While not on the iconic level of Batman and Spider-Man the members of the Fantastic Four are integral to comics history. They're the first superheroes created by writer Stan Lee and artist Jack Kirby and from the moment of their debut in 1961 they not only created Marvel Comics they were also already different from the ones that followed. The characters called each other by their first names and harbored no secret identities. They fought and bickered like any family. Now we have the big-screen version--and unfortunately although faithful to the intent and style of the comics the whole is not greater than the sum of its parts. Fantastic Four apparently languished for a decade in development so there is an unmistakable rushed feeling to everything. Not only does the film skimp on showing their trip to and from space but it also seems to have cleared out every other person except for the main characters who spend all their time talking only to each other.
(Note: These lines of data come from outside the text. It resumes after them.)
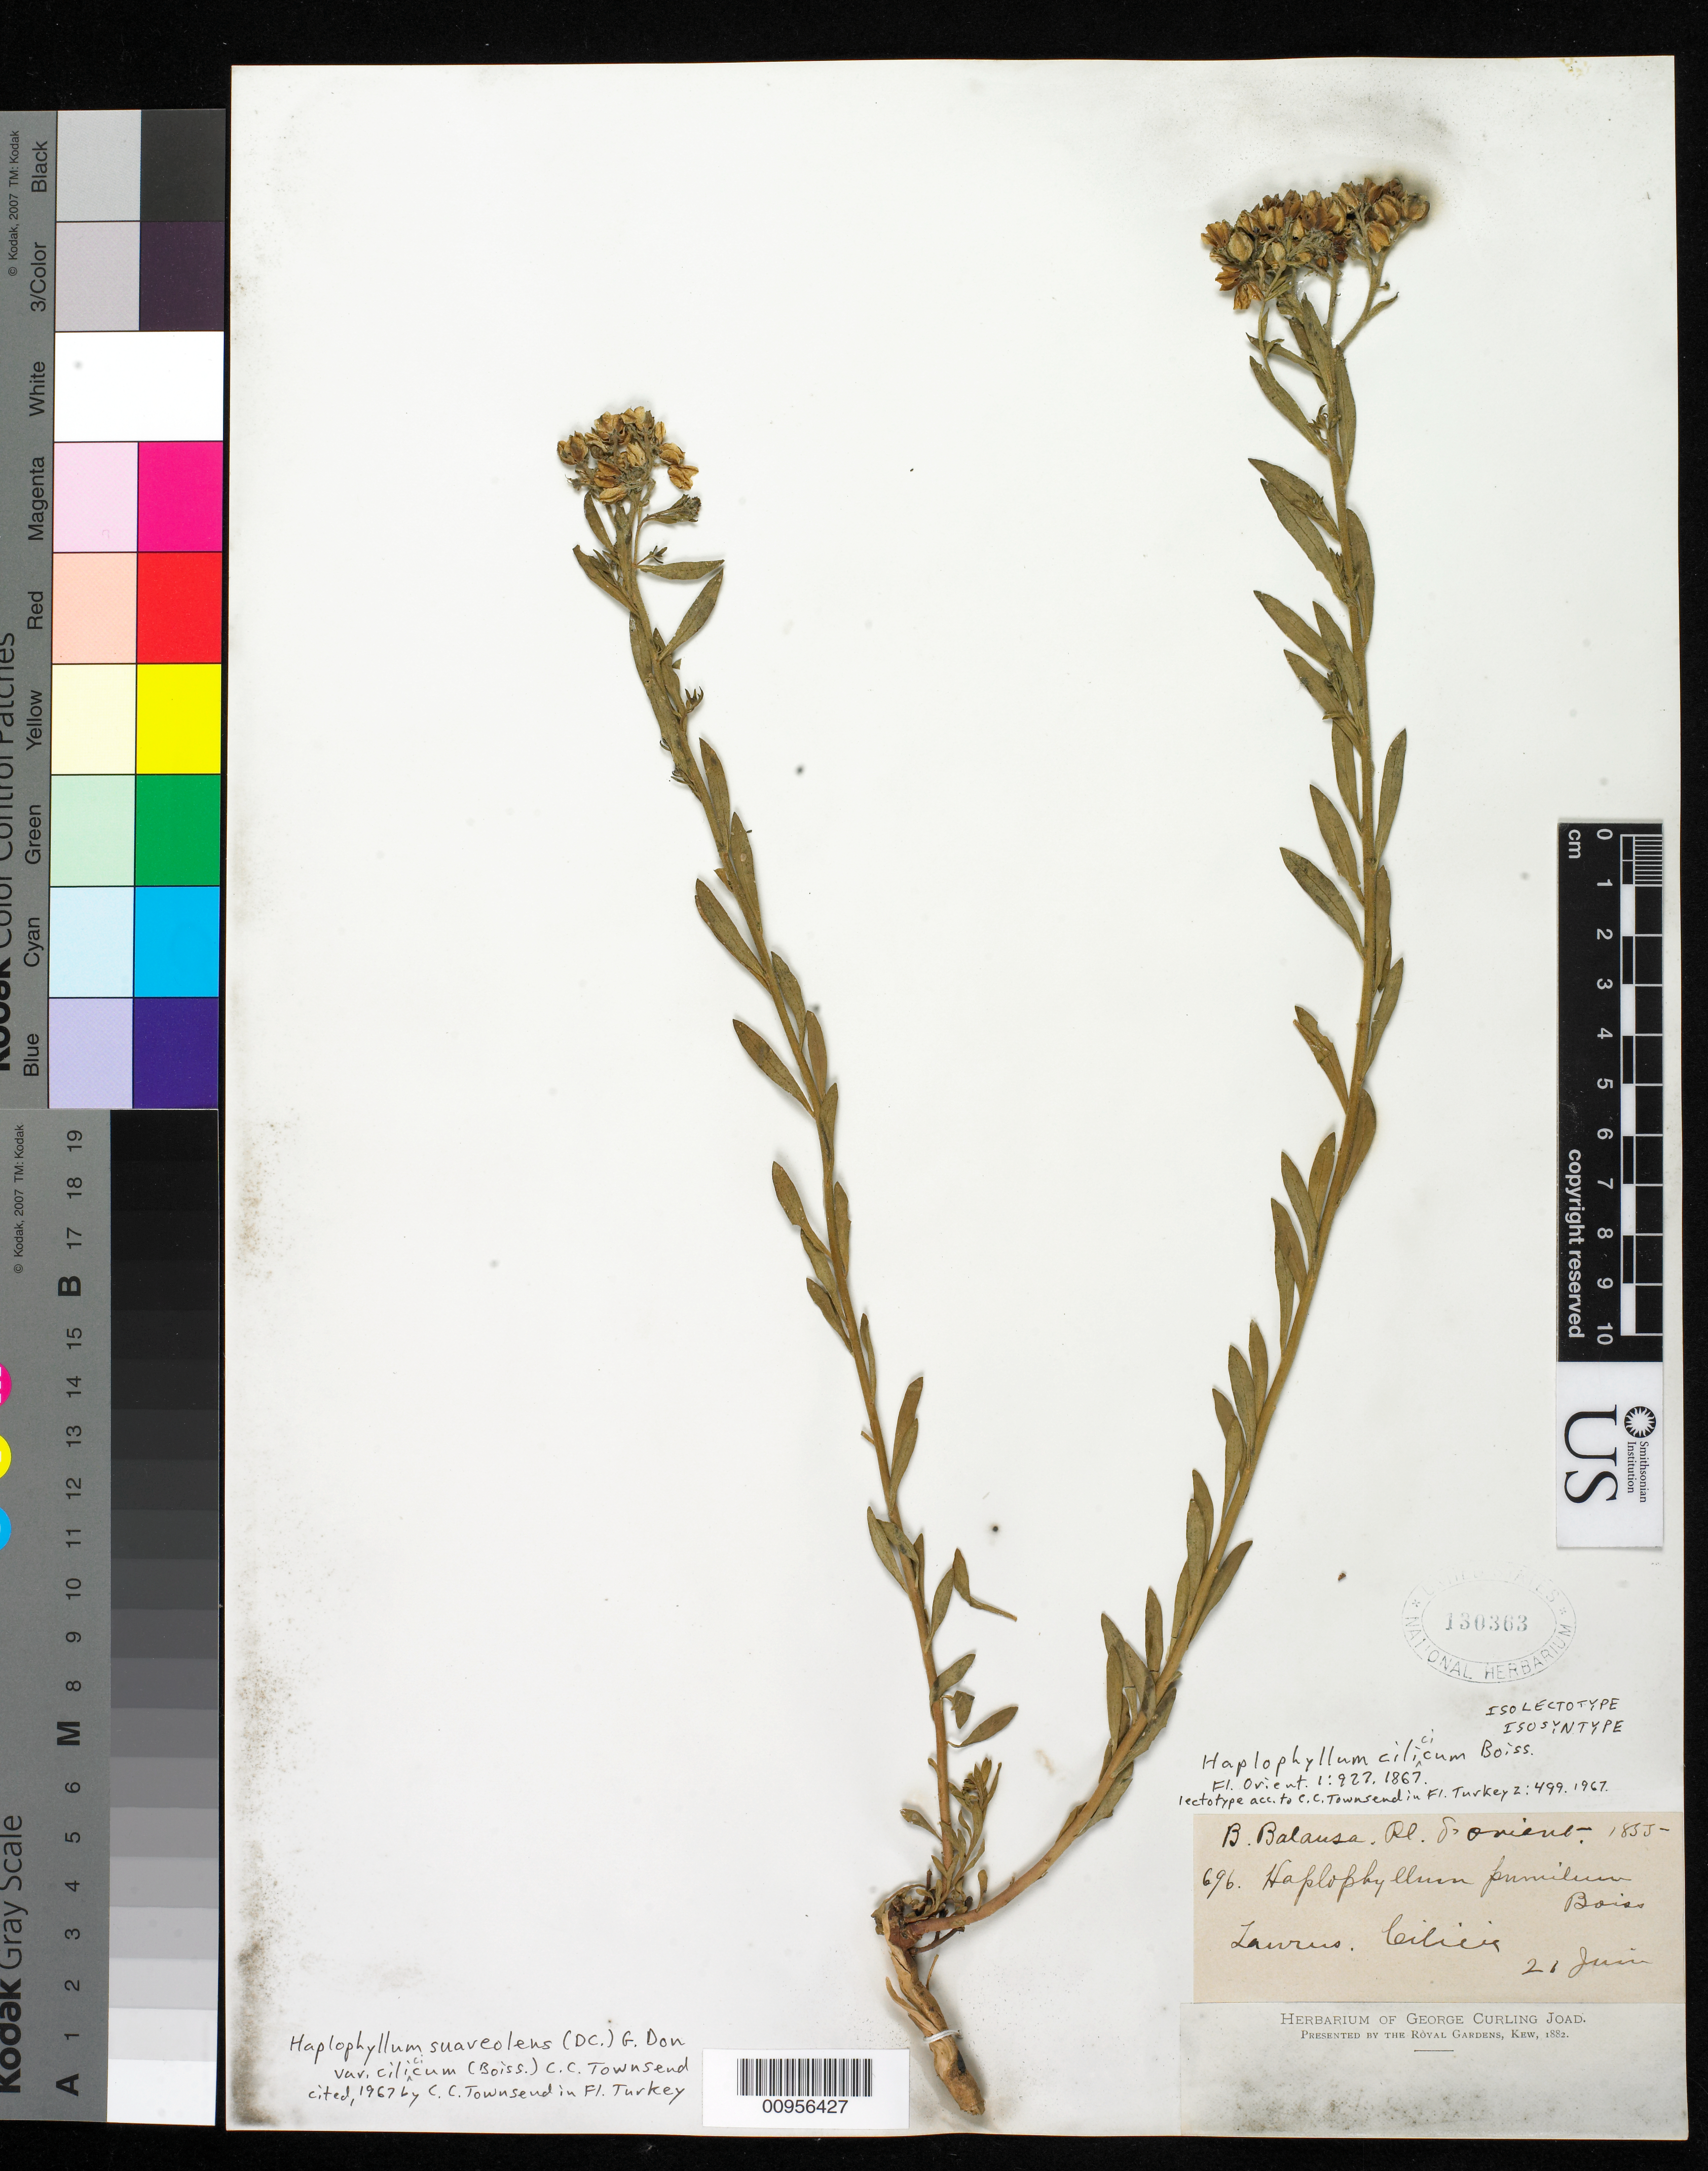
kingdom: Plantae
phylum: Tracheophyta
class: Magnoliopsida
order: Sapindales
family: Rutaceae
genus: Haplophyllum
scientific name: Haplophyllum cilicicum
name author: Boiss.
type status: Isolectotype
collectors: B. Balansa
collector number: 696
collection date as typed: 21 Jun 1855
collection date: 1855-06-21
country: Turkey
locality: Taurus, Cilicia.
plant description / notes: Currently accepted name as cited by C.C. Townsend (1967) in Fl. Turkey.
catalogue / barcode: US 130363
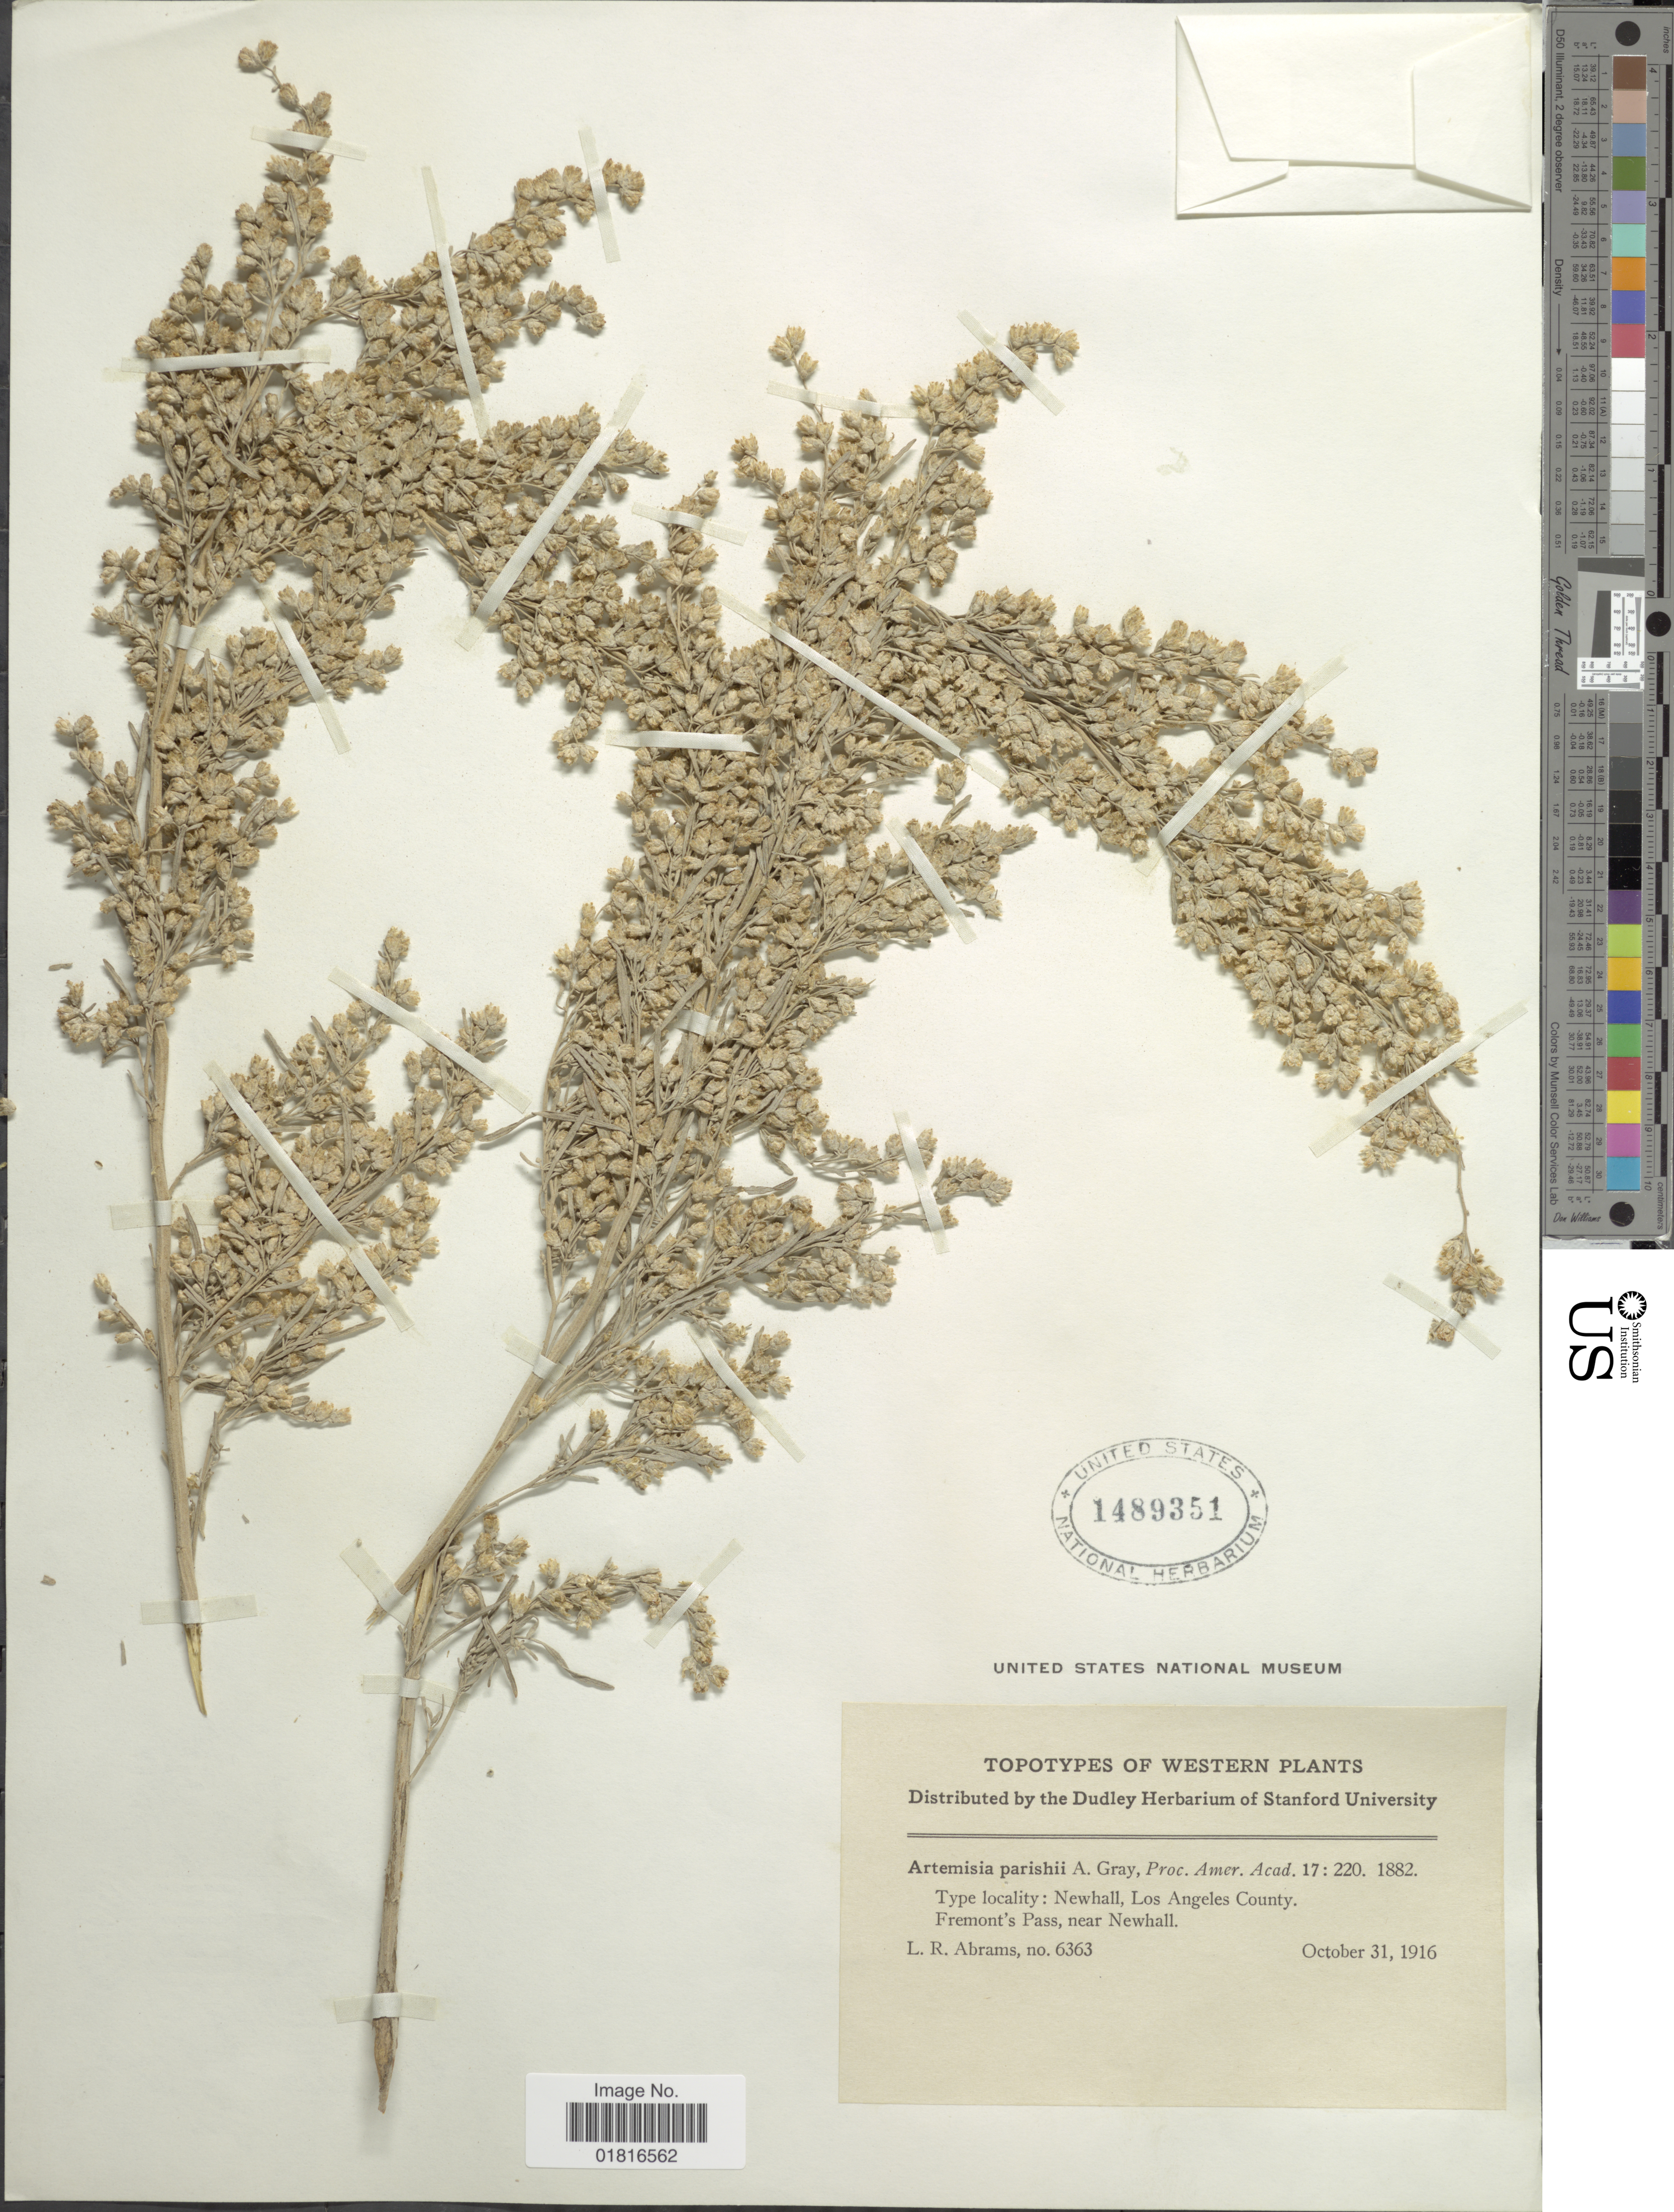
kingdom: Plantae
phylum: Tracheophyta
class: Magnoliopsida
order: Asterales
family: Asteraceae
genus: Artemisia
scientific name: Artemisia parishii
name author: A. Gray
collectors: L. Abrams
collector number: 6363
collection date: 1916-10-31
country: United States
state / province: California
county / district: Los Angeles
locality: New Hall, Los Angeles County. Fremont's Pass, near Newhall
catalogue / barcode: US 1489351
Other than the occasional small cheering New York City crowd or a brief appearance by Ben Grimm's blind love interest (Kerry Washington) where is everyone? And by opting for realism over sheer whimsy director Tim Story (Barbershop) seems to have fallen for another silver screen superheroes trap--the more realistic we try to make them the more unrealistic they become. It may have been best to leave Fantastic Four to the world of animation. In fact the best version of a family of superheroes--Brad Bird's The Incredibles--beat this movie into theaters by nearly a year.